Flying in a Stearman
After a pleasant chitchat, we walked over to the airplane to saddle up. I was about to climb up on the wing when Kyle, the museum helper who had led me to the Stearman and who had been hovering nearby, tapped me on the shoulder and handed me a parachute to strap on. I hadn't expected to wear a parachute. I was sure it wasn't an FAA requirement -- unless I'd missed the small print in the liability release I'd sign and we were going to do acrobatics -- so I asked Kyle why he wanted to put me in a parachute. He confirmed that the FAA didn't require one, but it was a museum policy.
Kyle had to show me how to get into the harness because I'd fallen out of the habit of wearing a parachute since those days when I flew as a passenger with the former Trans-Texas Airways.
Actually, though, this was only the second time I'd ever put on a parachute. The first time was several years ago and that was for my first ride in a Stearman. It was an FAA requirement for that ride because we were doing acrobatics.
That first ride in a Stearman was a memorable experience. It was shortly after I'd completed active duty in the military. I'd gone back to college and was working part-time at a radio station in Sherman, Texas. The station's owner, Glen Duncan, had a Stearman and was acrobatics rated. When Glen asked me if I wanted to fly with him some time, he didn't have to twist my arm.

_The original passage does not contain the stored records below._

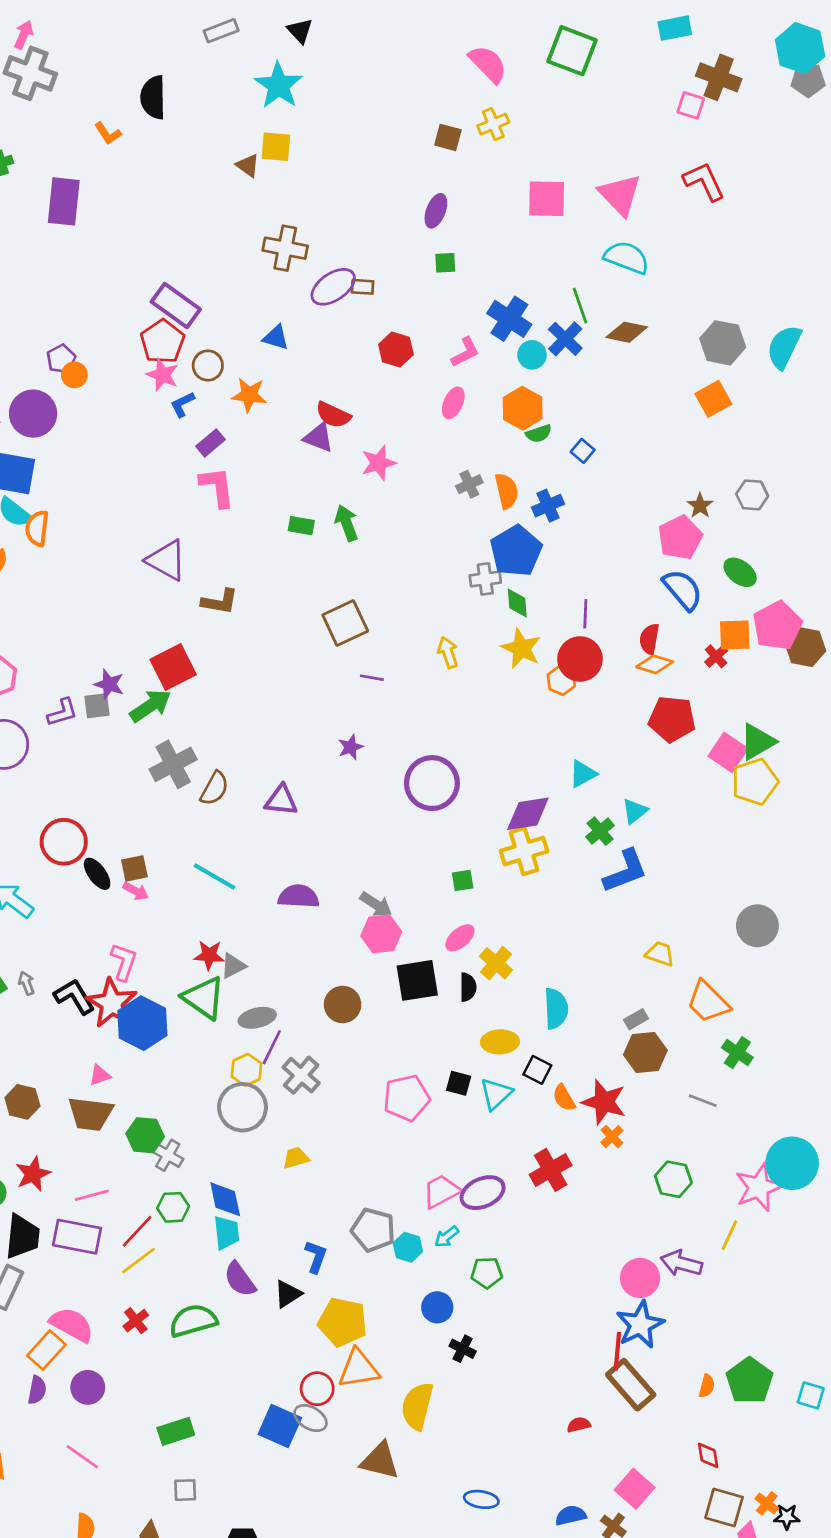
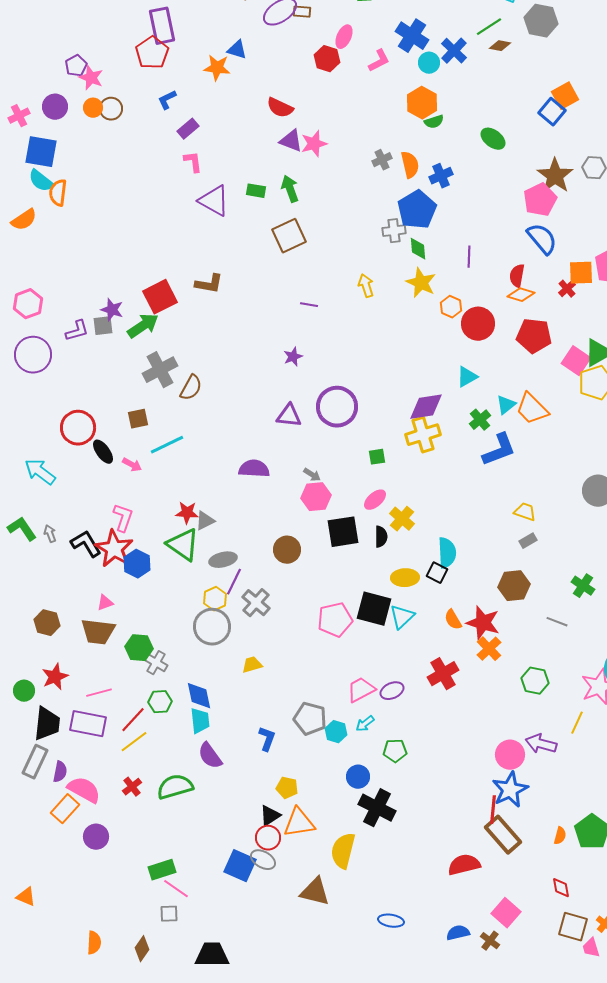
purple rectangle: (176, 305) -> (162, 26), turned 42
green line: (580, 305) -> (489, 27), moved, turned 76
brown diamond: (627, 332) -> (500, 46), size x0.7
gray hexagon: (723, 343) -> (541, 21), moved
brown circle: (208, 366) -> (111, 109), moved
orange circle: (74, 375) -> (93, 108), moved
pink star: (162, 375) -> (91, 78), moved
orange star: (249, 395) -> (217, 68), moved
pink ellipse: (453, 403) -> (344, 37), moved
purple circle: (33, 414) -> (55, 107), size x0.7
purple triangle: (319, 438) -> (291, 141), moved
blue square: (583, 451) -> (552, 112), moved, size x1.5
pink L-shape: (217, 487) -> (193, 162), size x0.7
brown star: (700, 506) -> (555, 176), size x1.8
purple triangle: (166, 560) -> (214, 201), moved
green ellipse: (740, 572) -> (493, 139), moved
brown L-shape: (220, 602) -> (209, 284), moved
brown square: (345, 623) -> (289, 236), moved
red circle: (580, 659) -> (478, 324), moved
purple circle: (432, 783) -> (337, 407), moved
purple triangle: (281, 800) -> (289, 416), moved
brown square: (134, 868) -> (138, 419), moved
cyan line: (214, 876) -> (167, 445), moved, turned -56
gray arrow: (376, 904) -> (312, 475), size x0.7
orange trapezoid: (708, 1002) -> (532, 409), moved
gray rectangle: (636, 1019) -> (528, 541), moved
blue hexagon: (142, 1023) -> (137, 564), size x0.7
black square: (537, 1070) -> (437, 573), moved
black square: (459, 1083) -> (374, 609), size x1.8
orange cross: (612, 1137) -> (489, 649), size x1.4
purple ellipse: (483, 1193) -> (392, 691), size x0.7
black triangle: (288, 1294) -> (270, 816), moved
yellow pentagon: (343, 1322) -> (287, 788), size x0.6
black cross: (463, 1349) -> (377, 808), size x1.8
purple semicircle: (37, 1390) -> (60, 772), moved
red semicircle: (579, 1425) -> (464, 865), size x1.8
pink line: (82, 1457) -> (176, 889), moved

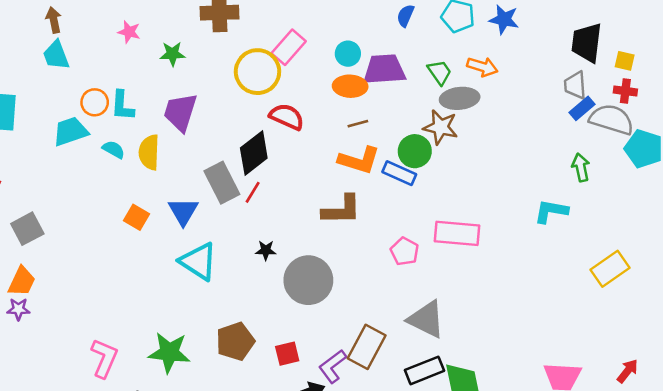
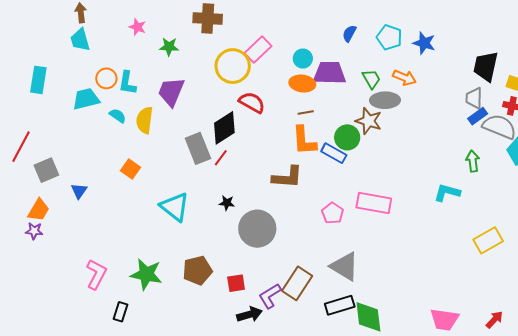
orange L-shape: (359, 160) -> (304, 141), turned 64
blue triangle: (183, 211) -> (79, 191), moved, size x0.7

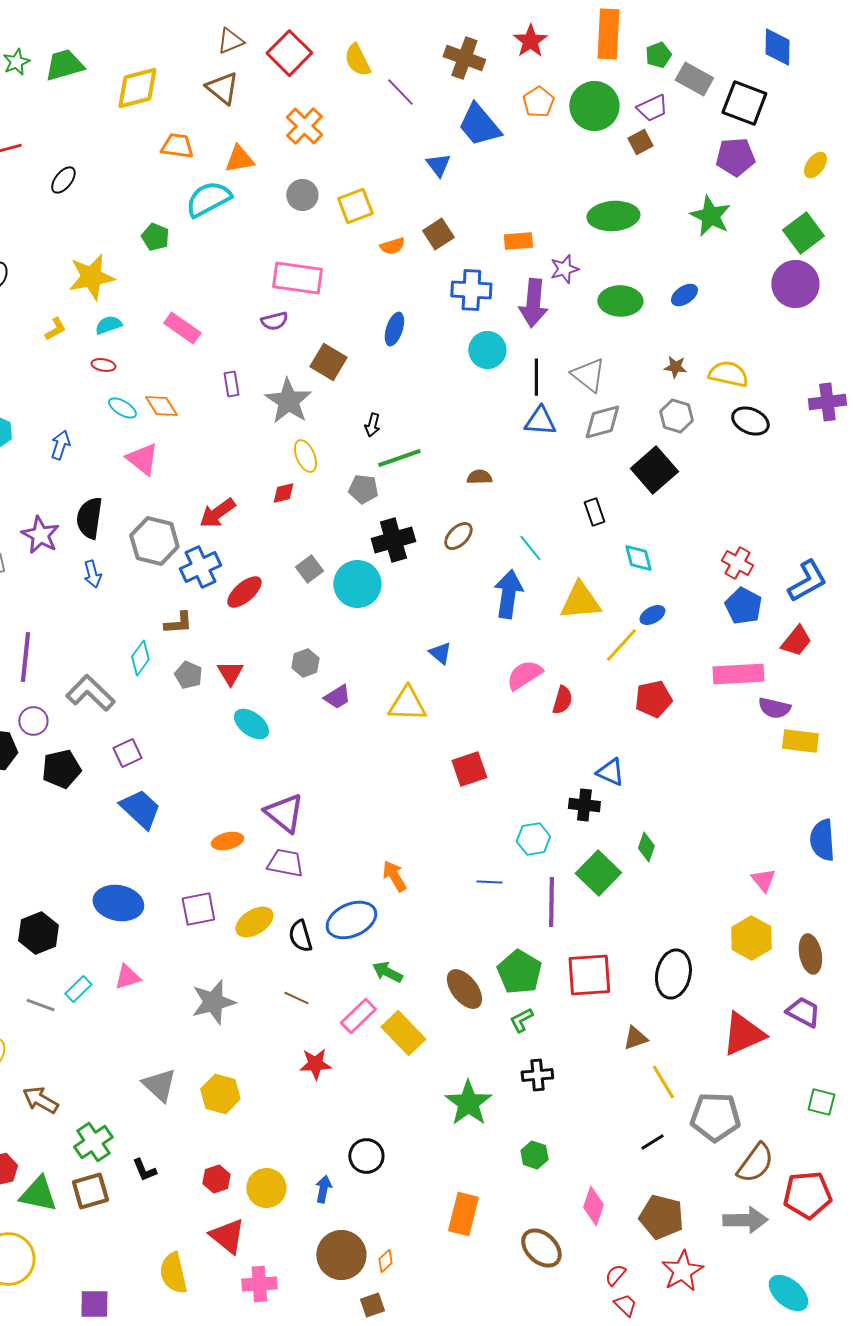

A weekend later, I met him at the airport where he hangered his Stearman. We wheeled the airplane out of the hangar and looked it over. In preparation for the flight, he helped me strap on a parachute, showed me to the front seat, lodged me there, set the mixture and throttle, and gave me a brief lesson on engine starting. Then, I sat on the brakes and flipped a switch a few times as he pulled the prop through, eventually spinning it hard enough that the engine caught.
Glen crawled into the back seat, wearing his own parachute. With the Stearman's big radial engine roaring and the wind whipping over the cockpit, he yelled up to me, "Now, I don't think anything's going to go wrong but, if it does, I'll yell to you, 'Get Out!' And, if you say 'Huh?', you're talking to yourself."
Incidentally, Glenn is mentioned in the Warren Commission's investigation of the Kennedy assassination.